8.5.05

Um violinista

Bem-aventurado o homem cuja força está em Ti, em cujo coração se encontram os caminhos aplanados, o qual, passando pelo vale árido, faz dele um manancial; de bênçãos o cobre a primeira chuva.
Salmo 84. 5 – 6

Adoro cinema. No dia das mães resolvi homenagear todas as mães de minha casa promovendo uma sessão de cinema com aquele que é, provavelmente, o filme mais fantástico que já assisti na vida. Um violinista no telhado, musical de 1971. Existem muitos coisas que poderiam ser ditas acerca desse filme mas, logicamente, o que mais me toca e chama a atenção é a metáfora do violinista no telhado. Na primeira seqüência, que também é o primeiro número musical, o protagonista Tevye apresenta-nos o violinista no telhado. Tevye é um pobre leiteiro de um pequeno vilarejo na Rússia Czarista. Membro de uma comunidade judaica, Tevye nos explica que o fundamento da existência de sua comunidade são as tradições. As tradições põem tudo nos seus lugares. As tradições explicam os papéis que cada um deve assumir na comunidade: o mendigo, a casamenteira, o açougueiro, o rabino e, claro, o pobre leiteiro e sua família. Ele pode até não poder explicar o sentido de cada tradição, como acontece ao fato de que todos os homens usam chapéu sempre (Tevye diz: Você deve estar querendo saber porque usamos chapéu. Eu vou contar... eu não sei), mas a comunidade sabe que sem as tradições a vida seria tão instável quanto o violinista que tenta se equilibrar nos telhados das casas, enquanto executa um número musical.
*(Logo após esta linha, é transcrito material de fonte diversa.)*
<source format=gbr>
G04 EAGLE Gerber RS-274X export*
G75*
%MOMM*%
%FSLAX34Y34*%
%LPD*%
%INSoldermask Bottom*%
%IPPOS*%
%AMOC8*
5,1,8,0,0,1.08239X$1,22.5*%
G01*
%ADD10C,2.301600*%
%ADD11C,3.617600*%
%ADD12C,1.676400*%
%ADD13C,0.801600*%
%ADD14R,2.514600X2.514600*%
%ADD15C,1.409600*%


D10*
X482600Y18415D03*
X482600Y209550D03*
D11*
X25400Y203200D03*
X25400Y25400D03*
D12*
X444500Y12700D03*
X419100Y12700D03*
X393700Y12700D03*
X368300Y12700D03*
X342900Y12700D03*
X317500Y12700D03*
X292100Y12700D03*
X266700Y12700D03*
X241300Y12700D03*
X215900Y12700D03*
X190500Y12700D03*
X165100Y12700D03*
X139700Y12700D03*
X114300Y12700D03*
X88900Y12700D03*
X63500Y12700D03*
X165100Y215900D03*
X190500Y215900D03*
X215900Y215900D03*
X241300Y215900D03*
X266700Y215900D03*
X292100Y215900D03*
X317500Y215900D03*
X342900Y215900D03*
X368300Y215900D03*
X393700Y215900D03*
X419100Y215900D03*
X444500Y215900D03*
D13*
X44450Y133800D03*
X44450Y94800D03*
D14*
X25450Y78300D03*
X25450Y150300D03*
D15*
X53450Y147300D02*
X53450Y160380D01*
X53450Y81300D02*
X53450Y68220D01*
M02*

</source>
O violinista, como se fosse uma parte da consciência de Tevye, está sempre presente em todo o filme. E o violinista, o próprio Tevye, começa a abrir espaço para a quebra de muitas tradições no meio da comunidade. As quebras começam quando cada um começa a questionar os motivos e as razões de suas ações. A conscientização do seu próprio ser desafia as estruturas fossilizadas que sustentam, um tanto superficialmente, a comunidade judaica naquele pequeno vilarejo. Em um determinado ponto do filme, Tevye conclui que o que agora é tradicional um dia foi novidade. Quer dizer, descobrir que toda tradição tem um início abre espaço para que venha o novo.
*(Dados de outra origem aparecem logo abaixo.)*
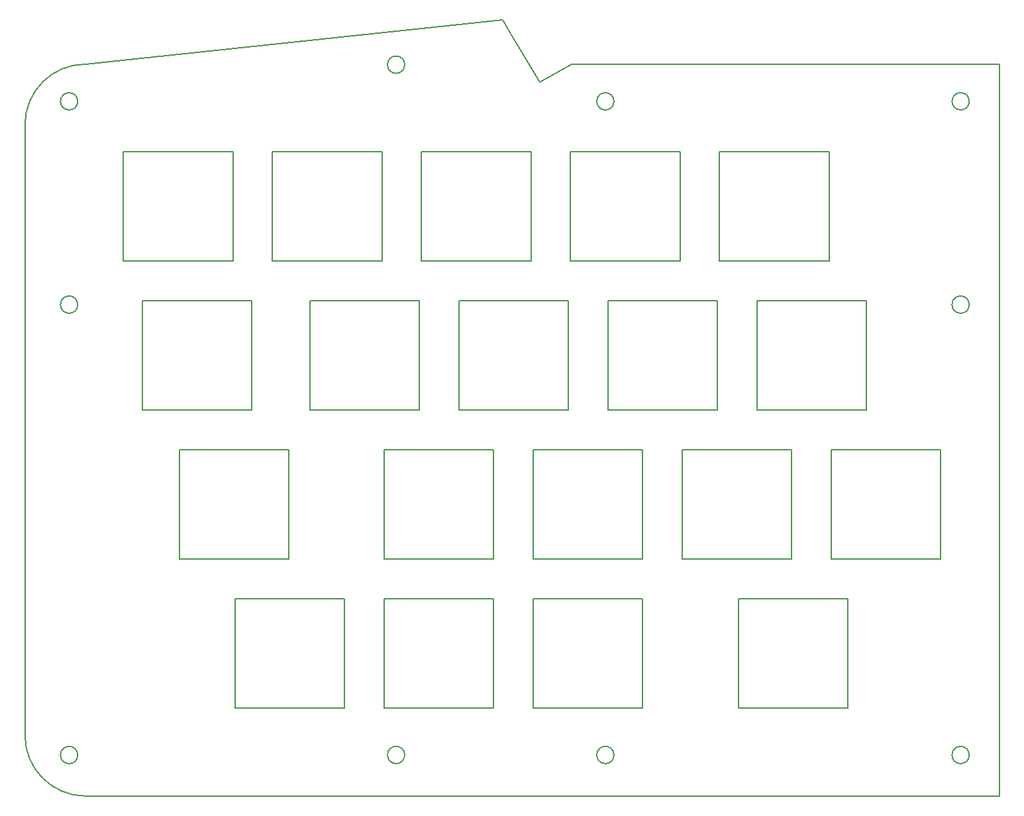
<source format=gbr>
G04 #@! TF.GenerationSoftware,KiCad,Pcbnew,(5.1.6-0-10_14)*
G04 #@! TF.CreationDate,2022-03-08T14:53:14+09:00*
G04 #@! TF.ProjectId,cool936,636f6f6c-3933-4362-9e6b-696361645f70,rev?*
G04 #@! TF.SameCoordinates,Original*
G04 #@! TF.FileFunction,Profile,NP*
%FSLAX46Y46*%
G04 Gerber Fmt 4.6, Leading zero omitted, Abs format (unit mm)*
G04 Created by KiCad (PCBNEW (5.1.6-0-10_14)) date 2022-03-08 14:53:14*
%MOMM*%
%LPD*%
G01*
G04 APERTURE LIST*
G04 #@! TA.AperFunction,Profile*
%ADD10C,0.150000*%
G04 #@! TD*
G04 APERTURE END LIST*
D10*
X84250000Y77620000D02*
X98240000Y77620000D01*
X79190000Y91620000D02*
X65200000Y91620000D01*
X65200000Y91620000D02*
X65200000Y77620000D01*
X130450000Y117120000D02*
G75*
G03*
X130450000Y117120000I-1100000J0D01*
G01*
X79190000Y77620000D02*
X79190000Y91620000D01*
X130450000Y91130000D02*
G75*
G03*
X130450000Y91130000I-1100000J0D01*
G01*
X79590000Y121880000D02*
X134280000Y121870000D01*
X84250000Y91620000D02*
X84250000Y77620000D01*
X88710000Y53520000D02*
X74720000Y53520000D01*
X70810000Y127510000D02*
X17490000Y121870000D01*
X98240000Y77620000D02*
X98240000Y91620000D01*
X55380000Y96670000D02*
X55380000Y110670000D01*
X41390000Y110670000D02*
X41390000Y96670000D01*
X41390000Y96670000D02*
X55380000Y96670000D01*
X9749897Y36060103D02*
X9749897Y114129897D01*
X134280000Y121870000D02*
X134290000Y111870000D01*
X58290000Y121800000D02*
G75*
G03*
X58290000Y121800000I-1100000J0D01*
G01*
X134290000Y28320000D02*
X17490000Y28320000D01*
X93770000Y72570000D02*
X93770000Y58570000D01*
X117290000Y77620000D02*
X117290000Y91620000D01*
X103300000Y77620000D02*
X117290000Y77620000D01*
X69660000Y72570000D02*
X55670000Y72570000D01*
X55670000Y72570000D02*
X55670000Y58570000D01*
X29480000Y72570000D02*
X29480000Y58570000D01*
X36620000Y53520000D02*
X36620000Y39520000D01*
X24720000Y77620000D02*
X38710000Y77620000D01*
X74420000Y96670000D02*
X74420000Y110670000D01*
X88710000Y72570000D02*
X74720000Y72570000D01*
X88710000Y58570000D02*
X88710000Y72570000D01*
X74720000Y58570000D02*
X88710000Y58570000D01*
X55670000Y39520000D02*
X69660000Y39520000D01*
X114910000Y39520000D02*
X114910000Y53520000D01*
X112820000Y58570000D02*
X126810000Y58570000D01*
X50610000Y53520000D02*
X36620000Y53520000D01*
X60140000Y91620000D02*
X46150000Y91620000D01*
X38710000Y91620000D02*
X24720000Y91620000D01*
X46150000Y91620000D02*
X46150000Y77620000D01*
X36320000Y96670000D02*
X36320000Y110670000D01*
X22330000Y110670000D02*
X22330000Y96670000D01*
X134290000Y53520000D02*
X134290654Y32039952D01*
X130450000Y33560000D02*
G75*
G03*
X130450000Y33560000I-1100000J0D01*
G01*
X85040000Y117120000D02*
G75*
G03*
X85040000Y117120000I-1100000J0D01*
G01*
X55670000Y53520000D02*
X55670000Y39520000D01*
X69660000Y39520000D02*
X69660000Y53520000D01*
X16490000Y91130000D02*
G75*
G03*
X16490000Y91130000I-1100000J0D01*
G01*
X100920000Y39520000D02*
X114910000Y39520000D01*
X55380000Y110670000D02*
X41390000Y110670000D01*
X93480000Y96670000D02*
X93480000Y110670000D01*
X112530000Y110670000D02*
X98540000Y110670000D01*
X79490000Y110670000D02*
X79490000Y96670000D01*
X98540000Y96670000D02*
X112530000Y96670000D01*
X98540000Y110670000D02*
X98540000Y96670000D01*
X46150000Y77620000D02*
X60140000Y77620000D01*
X16490000Y33560000D02*
G75*
G03*
X16490000Y33560000I-1100000J0D01*
G01*
X16490000Y117120000D02*
G75*
G03*
X16490000Y117120000I-1100000J0D01*
G01*
X100920000Y53520000D02*
X100920000Y39520000D01*
X43470000Y58570000D02*
X43470000Y72570000D01*
X29480000Y58570000D02*
X43470000Y58570000D01*
X43470000Y72570000D02*
X29480000Y72570000D01*
X17490000Y28320000D02*
G75*
G02*
X9749897Y36060103I0J7740103D01*
G01*
X60140000Y77620000D02*
X60140000Y91620000D01*
X36620000Y39520000D02*
X50610000Y39520000D01*
X74720000Y53520000D02*
X74720000Y39520000D01*
X88710000Y39520000D02*
X88710000Y53520000D01*
X71820000Y125770000D02*
X70810000Y127510000D01*
X74720000Y39520000D02*
X88710000Y39520000D01*
X85040000Y33560000D02*
G75*
G03*
X85040000Y33560000I-1100000J0D01*
G01*
X134290000Y28320000D02*
X134290654Y32039952D01*
X71820000Y125770000D02*
X75550000Y119570000D01*
X74720000Y72570000D02*
X74720000Y58570000D01*
X65200000Y77620000D02*
X79190000Y77620000D01*
X69660000Y53520000D02*
X55670000Y53520000D01*
X22330000Y96670000D02*
X36320000Y96670000D01*
X38710000Y77620000D02*
X38710000Y91620000D01*
X24720000Y91620000D02*
X24720000Y77620000D01*
X126810000Y72570000D02*
X112820000Y72570000D01*
X36320000Y110670000D02*
X22330000Y110670000D01*
X126810000Y58570000D02*
X126810000Y72570000D01*
X79490000Y96670000D02*
X93480000Y96670000D01*
X117290000Y91620000D02*
X103300000Y91620000D01*
X98240000Y91620000D02*
X84250000Y91620000D01*
X93480000Y110670000D02*
X79490000Y110670000D01*
X69660000Y58570000D02*
X69660000Y72570000D01*
X50610000Y39520000D02*
X50610000Y53520000D01*
X107760000Y72570000D02*
X93770000Y72570000D01*
X107760000Y58570000D02*
X107760000Y72570000D01*
X114910000Y53520000D02*
X100920000Y53520000D01*
X60430000Y110670000D02*
X60430000Y96670000D01*
X60430000Y96670000D02*
X74420000Y96670000D01*
X74420000Y110670000D02*
X60430000Y110670000D01*
X103300000Y91620000D02*
X103300000Y77620000D01*
X75550000Y119570000D02*
X79590000Y121880000D01*
X134290000Y111870000D02*
X134290000Y53520000D01*
X112820000Y72570000D02*
X112820000Y58570000D01*
X112530000Y96670000D02*
X112530000Y110670000D01*
X9749897Y114129897D02*
G75*
G02*
X17490000Y121870000I7740103J0D01*
G01*
X58290000Y33560000D02*
G75*
G03*
X58290000Y33560000I-1100000J0D01*
G01*
X55670000Y58570000D02*
X69660000Y58570000D01*
X93770000Y58570000D02*
X107760000Y58570000D01*
M02*

</source>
Quando assisto este filme penso que nosso papel no mundo é ser como o violinista no telhado. Porque o nosso Deus é Aquele que faz novas todas as coisas, sempre, em todo tempo, cada manhã. Precisamos ser violinistas que não se permitam assumir tradições que sejam sem significado para nós, tradições que se fossilizam, não permitindo a emergência do novo. Como violinistas, tocando sobre os telhados, tomamos consciência de nossas ações, de nossos compromissos, de nossa vida, abrindo o coração sempre para que todas as coisas possam se renovar. Aprendemos a instabilidade de ser do Espírito, aquele vento que sopra onde quer, como quer, na direção que quer. Não dá para formalizar, para estabilizar, para transformar em tradição o livre fluir do Espírito de Deus. Não dá para controlar a ação de Deus.
Bem-aventurado o homem cuja força está em Ti, em cujo coração se encontram os caminhos aplanados, o qual, passando pelo vale árido, faz dele um manancial; de bênçãos o cobre a primeira chuva. Bem-aventurado o violinista no telhado. Aquele que em intimidade com Deus recebe dEle vida para levá-la aonde for. Que transforma as estruturas fossilizadas por tradições mortas em manancial. Aquele que tem sua força no Senhor e leva a bênção do Senhor a todo deserto onde chega. Bem-aventurado aquele que, andando com o Senhor, descobre que a vida realmente só vale a pena quando se vive pelos telhados, tocando o seu violino. Quem se dá bem na aventura da vida, quer dizer, o bem-aventurado, é aquele que descobre o Deus que abençoa, enche de vida no Espírito, não sem propósito, mas para que cada um, como um tocador que leva sua música ao mundo, vá até lá para fazer diferença, para levar vida, para ser canal do renovo, da graça, para levar alegria, para transformar. O violinista no telhado aquele que descobre que Deus nos abençoa unicamente para que sejamos bênção e, assim, levemos a Sua bênção a mais e mais pessoas. E, desse modo, ajudar a matar as tradições de morte e abre espaço para que venha o novo da vida. Por isso, o violinista no telhado, passando pelo vale árido, faz dele um manancial; de bênçãos o cobre a primeira chuva.